Directions ::
In the passage below about the 2016 Regulations and the investment guidance, what does the title of the guidance name as its subject-matter?

Passage to read ::

Next we turn to the terms of the 2016 Regulations. The content of any unchallenged regulations can be a guide to the interpretation of their enabling Act even when they are not made contemporaneously with the Act: Hales v Bolton Leathers Ltd [1951] AC 531, at 541, 544, 548 and 553. In this case the 2016 Regulations are, in themselves, unchallenged. By regulation 7, clearly made pursuant to the power to provide for the “administration and management” of the scheme, the Secretary of State mandates the formulation of an investment strategy, to include, at (e), the authority’s “policy” on “how” non-financial considerations are taken into account in relation to its investments.
Finally we address some of the unchallenged parts of the guidance. Its subject-matter, as identified in its title, is “Preparing and Maintaining an Investment Strategy Statement”. And in its text it adopts the two tests commended by the Law Commission for the taking into account of non-financial considerations: does the proposed step involve significant risk of financial detriment to the scheme and is there good reason to think that members would support taking it?
From these three instruments we therefore collect the following words:
(a) “administration”;
(b) “management”;
(c) “policy”;
(d) “how” considerations are taken into account;
(e) “preparing”;
(f) “maintaining”; and
(g) “strategy”.
Yes, all these words must be considered in their context. But in my view, when so considered, they all point in the same direction: that the policy of the Act, recognised in the case of the scheme by the regulations and indeed by most of the guidance, is to identify procedures - and indeed the strategy - which administrators of schemes should adopt in the discharge of their functions.
In the two passages under challenge, however, the Secretary of State has insinuated into the guidance something entirely different. It is an attempt to enforce the government’s foreign and defence policies; and it purports to provide that, even when the tests commended by the Law Commission for reaching a potential investment decision by reference to non-financial considerations have both been met, an administrator is prohibited from taking the decision if it runs counter to such policies. Presumably it follows that, when the policy changes, the prohibition changes.
How does the Secretary of State seek to justify the prohibition?
In a witness statement one of his senior officers states as follows:
“UK foreign and defence policy are matters which are properly reserved for the UK government and do not fall within the competence of local government. It was therefore right to put safeguards in place to ensure that decisions made by the UK government on foreign and defence policy in the interests of the UK as a whole would not be undermined by local boycotts on purely non-pension grounds.”

Records shown ::
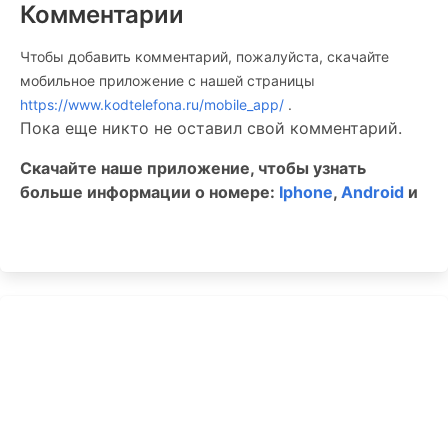
Комментарии
Чтобы добавить комментарий, пожалуйста, скачайте
мобильное приложение c нашей страницы
https://www.kodtelefona.ru/mobile_app/
.
Пока еще никто не оставил свой комментарий.
Скачайте наше приложение, чтобы узнать
больше информации о номере:
Iphone
,
Android
и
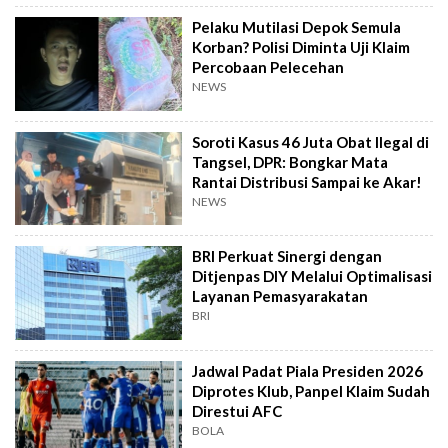
Pelaku Mutilasi Depok Semula
Korban? Polisi Diminta Uji Klaim
Percobaan Pelecehan
NEWS
Soroti Kasus 46 Juta Obat Ilegal di
Tangsel, DPR: Bongkar Mata
Rantai Distribusi Sampai ke Akar!
NEWS
BRI Perkuat Sinergi dengan
Ditjenpas DIY Melalui Optimalisasi
Layanan Pemasyarakatan
BRI
Jadwal Padat Piala Presiden 2026
Diprotes Klub, Panpel Klaim Sudah
Direstui AFC
BOLA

Response to this exercise ::
“Preparing and Maintaining an Investment Strategy Statement”